Output

└── transparency/
    ├── captum_ig/                           # Output for the `captum_ig` explainer
    │   ├── attributions.pt                  # Raw attribution tensor
    │   ├── payloads/                        # Optional; only when the explainer emits structured payloads
    │   │   └── convergence_delta.pt         # One file per structured payload
    │   ├── CaptumImageVisualiser_0.png      # Visualisation written by the first visualiser
    │   └── metadata.json                    # Explainer metadata plus separate call_kwargs
    └── captum_saliency/                     # One subdirectory per named explainer
        ├── attributions.pt                  # Raw attribution tensor
        ├── CaptumImageVisualiser_0.png      # Visualisation written by the first visualiser
        └── metadata.json                    # Explainer metadata plus separate call_kwargs

If an explainer uses more than one visualiser, RAITAP writes one PNG per visualiser using the pattern <VisualiserClassName>_<index>.png.

metadata.json stores typed explanation semantics, including scope, payload kind, method families, sample selection, input metadata, output-space metadata, and semantics.stochastic (true when the algorithm is RNG-dependent, e.g. SHAP GradientExplainer, KernelExplainer, PermutationExplainer, or SamplingExplainer, so the result is not bit-reproducible unless seeds are pinned; drives the run-level reproducibility caveat). It also keeps two separate runtime buckets:

  • kwargs: RAITAP-owned metadata used for downstream visualisation, such as sample_names and show_sample_names

  • call_kwargs: library invocation parameters such as target, baselines, background_data, or nsamples

call_kwargs is a best-effort JSON summary of the library invocation. Scalar values are stored directly, while tensor-like values are summarized rather than embedded verbatim so metadata.json stays lightweight and readable.

Structured payloads

Some explainers emit additive diagnostics alongside the principal attribution, such as the Captum convergence_delta (from return_convergence_delta) or the SHAP base_value. Each one is persisted to payloads/<name>.pt and described in metadata.json under a structured_payloads array, one entry per payload:

"structured_payloads": [
  {
    "name": "convergence_delta",
    "kind": "convergence_delta",
    "storage": "tensor",
    "file": "payloads/convergence_delta.pt",
    "shape": [16],
    "dtype": "torch.float32"
  }
]

The payloads/ directory and the structured_payloads array are written only when an explainer produces such payloads; explainers that emit a plain attribution tensor omit both.

Output spaces

Most attributions land in INPUT_FEATURES (pixels, tabular columns) or IMAGE_SPATIAL_MAP (CAM methods). Non-CAM Layer* captum methods (LayerConductance, LayerIntegratedGradients, LayerActivation, LayerDeepLift, LayerGradientXActivation, LayerLRP) produce a raw attribution tensor aligned to the chosen hidden layer rather than the input, recorded under the output space LAYER_ACTIVATION. The same attributions.pt and metadata.json artifacts are written; the LayerActivationVisualiser renders the magnitude summary. LayerGradCam and GuidedGradCam still produce input-space maps (IMAGE_SPATIAL_MAP) and use CaptumImageVisualiser.

baseline block

For attribution methods that use a reference input (baseline data), metadata.json carries a baseline block documenting the exact reference the explanation was computed against.

"baseline": {
  "kwarg_name": "background_data",
  "mode": "configured",
  "source": "imagenet_samples",
  "n_samples": 50,
  "shape": [50, 3, 224, 224],
  "dtype": "torch.float32",
  "sha256": "…",
  "image_path": "baseline.png"
}
  • mode: how the baseline was obtained: configured (resolved from a YAML data source), user_tensor (passed directly via the Python API), zero (Captum's implicit all-zeros default), or input_batch (SHAP's implicit default of using the input batch).

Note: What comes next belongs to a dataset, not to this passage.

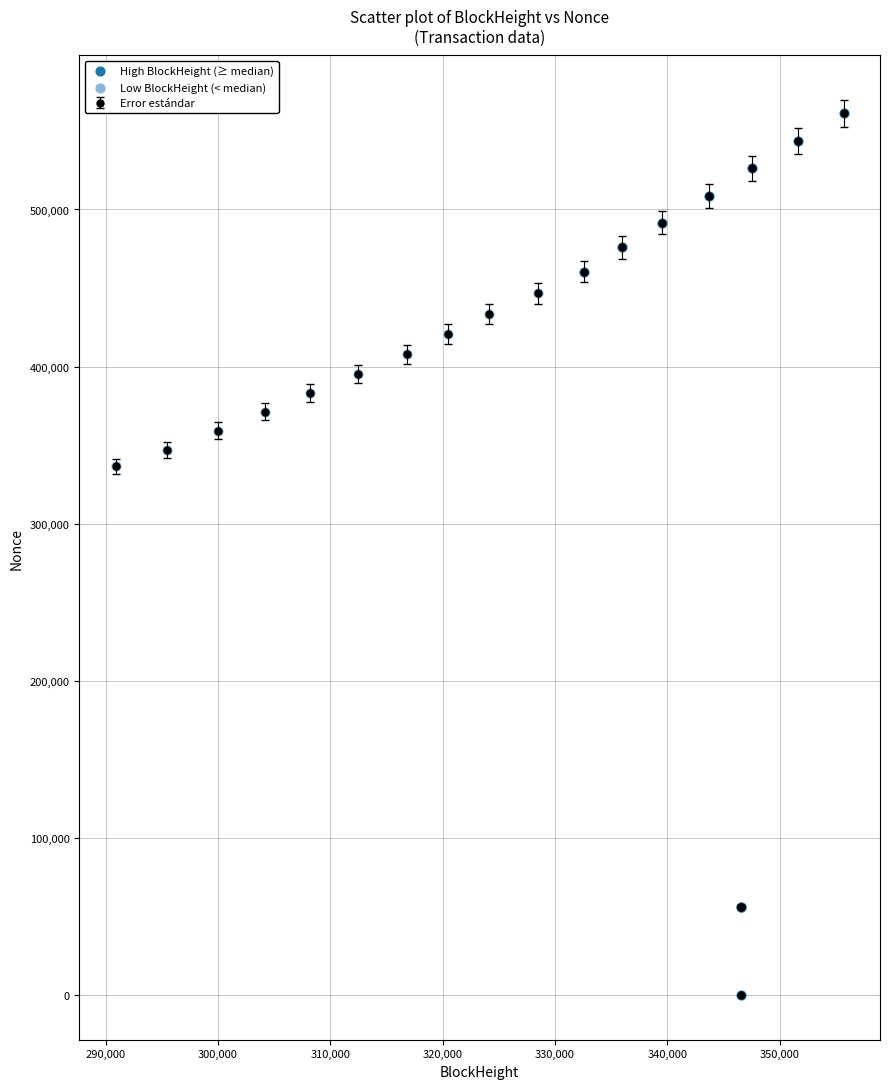

Which series contains the highest Y value?

High BlockHeight (≥ median)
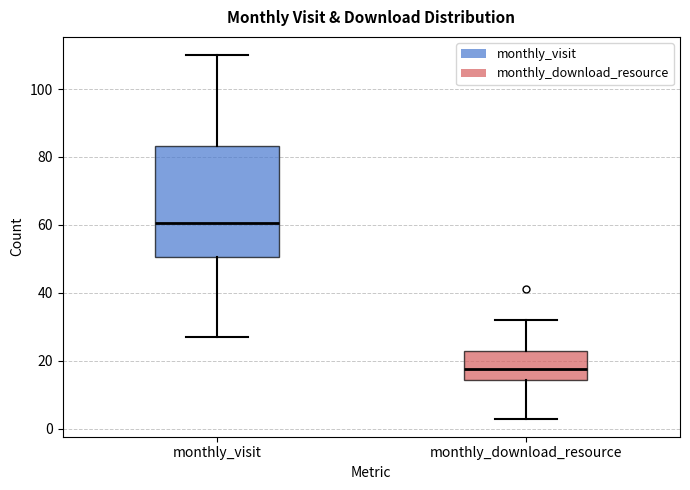

Where does the median line of the box for monthly_visit sit on the y-axis? The values are not printed on the chart, so give them approximately, as read against the axis.

60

  • source / n_samples: set only for configured baselines (the YAML provenance).

  • sha256: content hash of the tensor actually used as the baseline; recorded here only, never shown in the report.

  • image_path: a rendered preview (image modality only), relative to the run directory; a single tile for one image, or a capped grid for a multi-image baseline. The report shows this image and the descriptor fields, but not the hash.